* **Consigne**
D'après le texte sur Heidegger et la science historique, quel paragraphe d'Être et Temps est entièrement consacré à Dilthey et à Yorck von Wartenburg ?

* **Texte de lecture**
Tous les auteurs font la même présupposition au départ : qu'il y a une réalité historique observable, donnée à priori, que cette réalité peut être saisie et faire l'objet d'une science ; cette convergence de vue in-questionnée quant à la possibilité d'une « science » historique ne manque pas d'étonner Heidegger. Jacques Rivelaygue[2] note que pour Heidegger, voir Être et Temps (SZ § 77), dans tous les cas, le Dasein est dépossédé de la production du sens au profit d'une soi-disant objectivité des sciences historiques.
On relève au début du siècle trois écoles :
1/ D'abord le courant rationaliste néo-kantien avec Heinrich Rickert, pour lequel la signification est séparée de la réalité et pour qui la « cohérence » n'est pas dans l'objet lui-même mais dans le concept « an-historique » construit par l'historien. C'est ainsi que le néo-kantisme de Marbourg concevait l'histoire de la philosophie comme « une histoire des problèmes »[6].
2/ Certains, comme Georg Simmel, comparent les systèmes historiques aux systèmes linguistiques. Leur cohérence est objectivement et spontanément constituée[7].
3/ Il y a, enfin, le récent courant de la philosophie de la vie de Wilhelm Dilthey qui s'oppose au conceptualisme des néo-kantiens avec ses typologies ou celui de Karl Jaspers avec sa psychologie des « visions du monde »[2],[N 3].
Jacques Rivelaygue[2] note que seul Dilthey trouve grâce aux yeux de Heidegger. C'est pour cette raison qu'il lui consacre, ainsi qu'à son ami Yorck von Wartenburg, tout le paragraphe (§77) de Être et Temps, car il fut le premier, selon lui, à chercher à résoudre le problème du « fondement de ces cohérences historiques », toujours présupposées, qui sont la matière de la science historique. Ses recherches ont conduit Dilthey à une réflexion épistémologique sur les thèmes de la compréhension et l'explication. De ces recherches, découle une coupure entre science de la nature et science de l'esprit (Geisteswissenschaft), qui a largement influencé le développement des sciences sociales au tournant du XXe siècle. Ces travaux ont également alimenté la « Querelle des méthodes (de) », en allemand Methodenstreit, qui occupa une large part du discours sur les sciences de l'homme dans l'Allemagne du début du siècle[8].
Dilthey sait que la vie est toujours porteuse d'un certain « savoir » de l'histoire - qu'elle l'a pour ainsi dire en charge - et comme le dit Heidegger dans ses Conférences de Cassel, il y avait, chez Dilthey, une conscience aigüe de la « vitalité et de la force agissante du passé » ; « force qui n'était en rien réductible à une simple influence causale »[9].

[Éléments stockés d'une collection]
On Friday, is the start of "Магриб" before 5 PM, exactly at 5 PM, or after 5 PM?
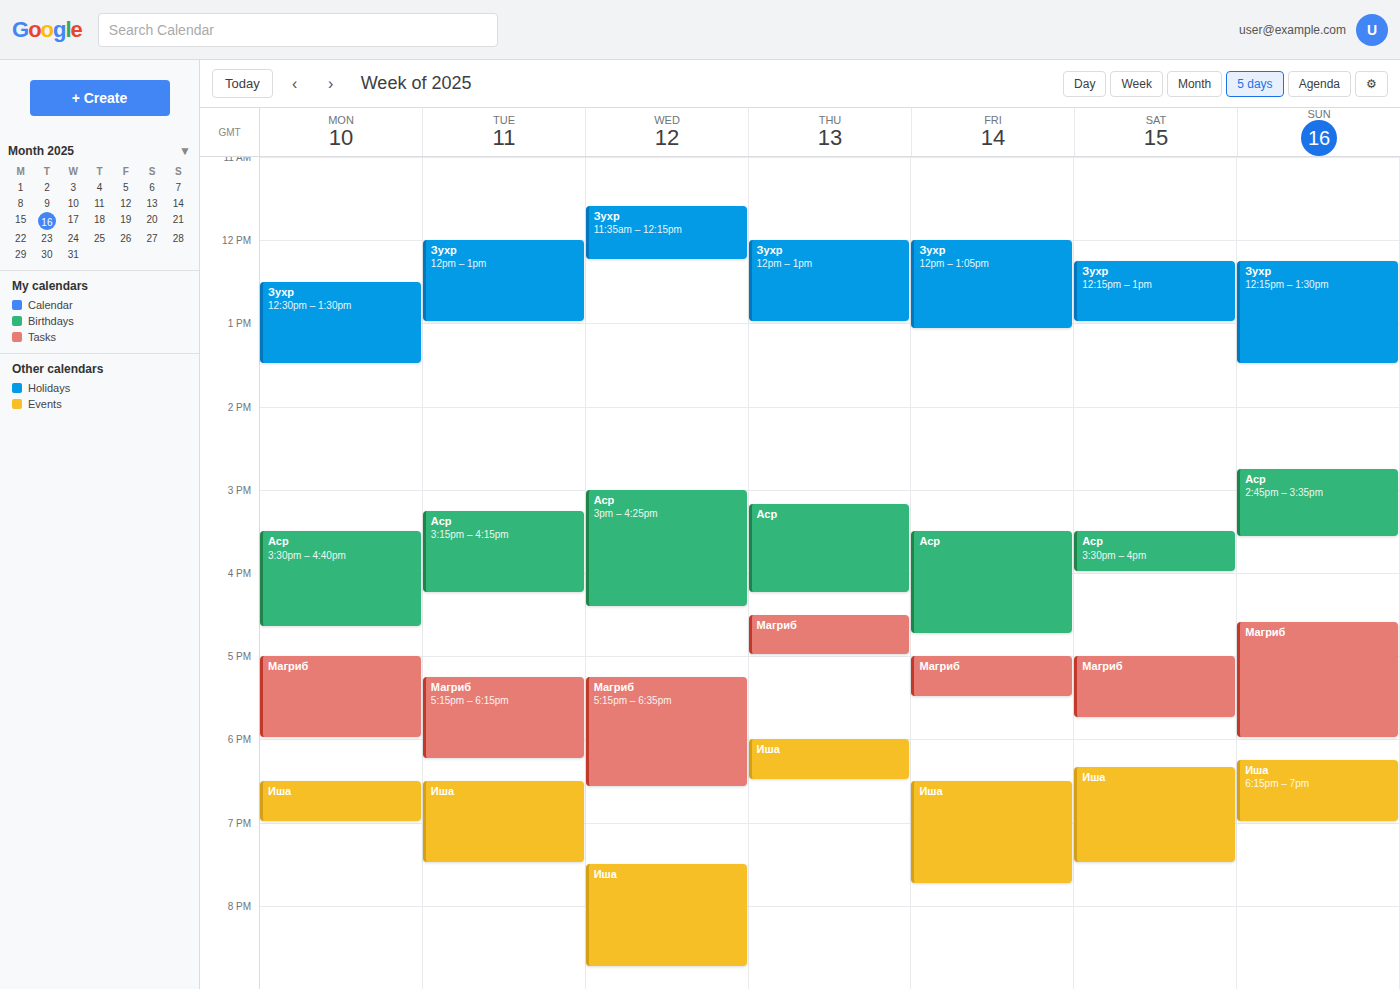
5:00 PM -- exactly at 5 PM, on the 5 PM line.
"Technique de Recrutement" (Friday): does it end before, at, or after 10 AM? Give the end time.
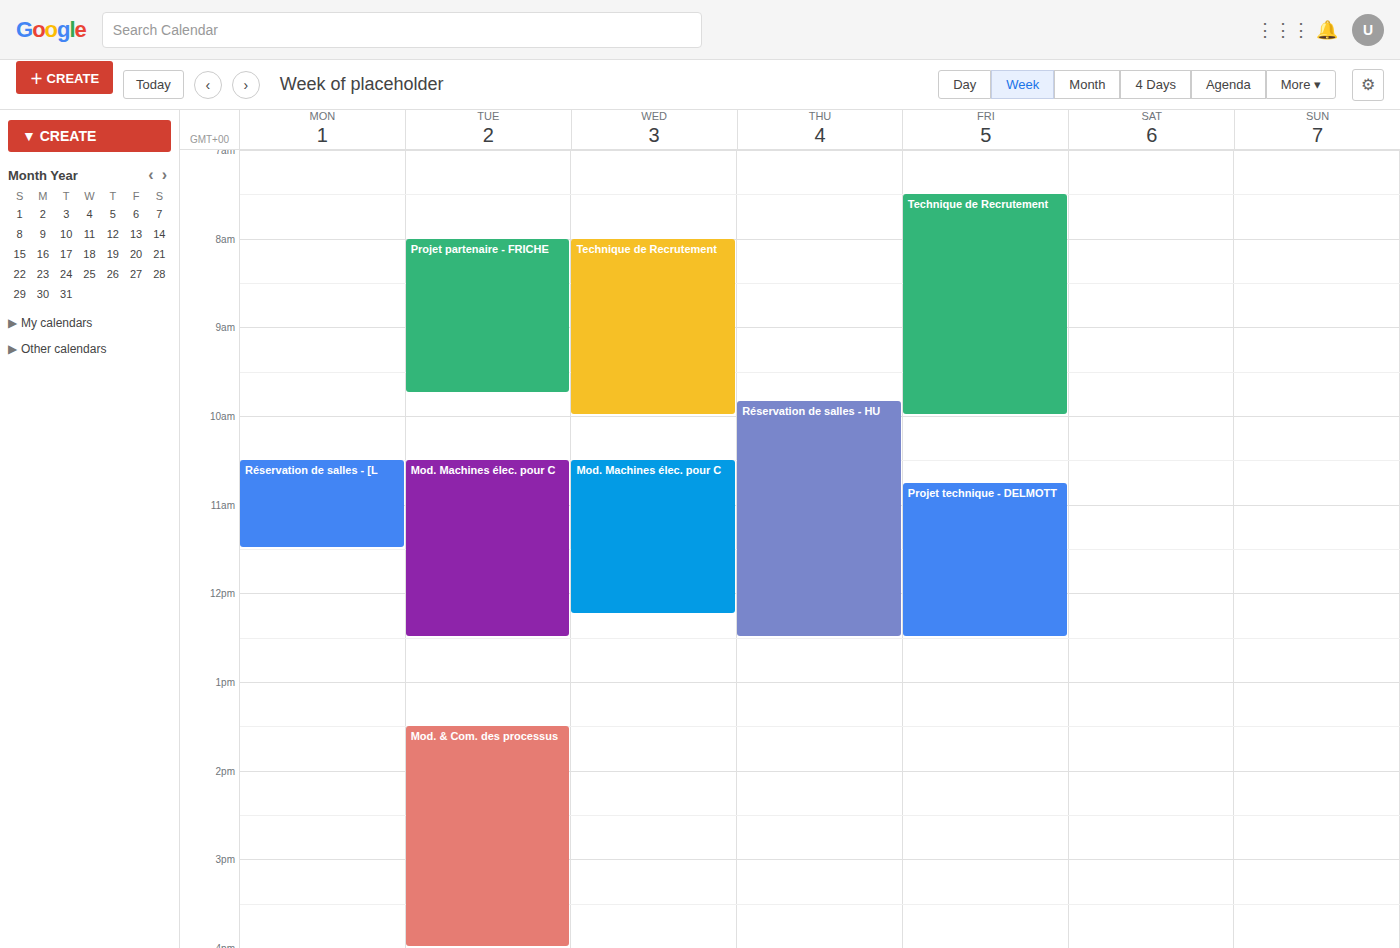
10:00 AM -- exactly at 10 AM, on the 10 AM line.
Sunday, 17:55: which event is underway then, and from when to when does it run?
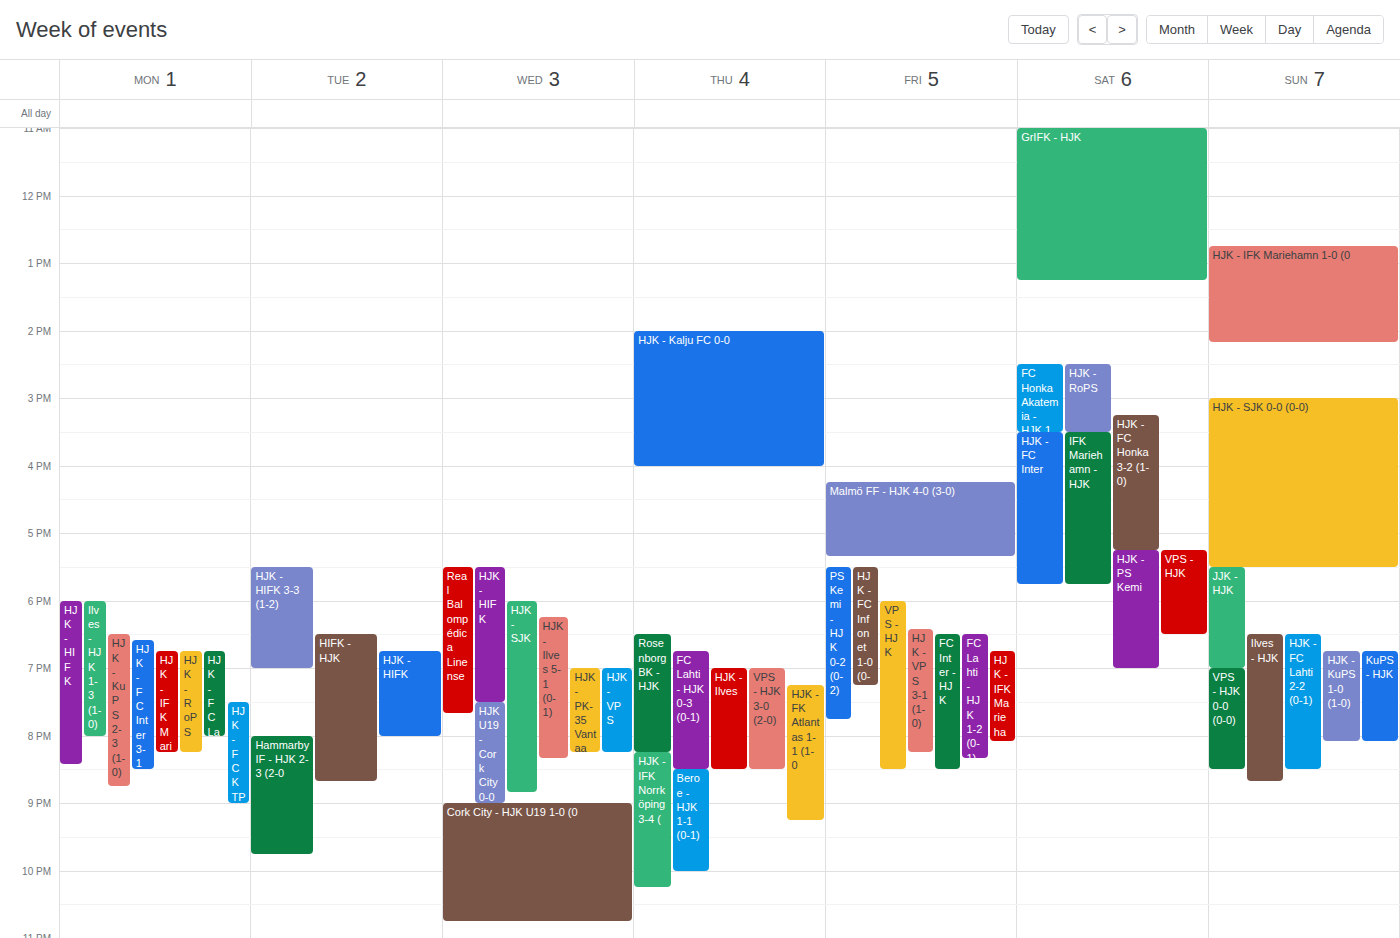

* **Réponse**
Le paragraphe 77 (§77).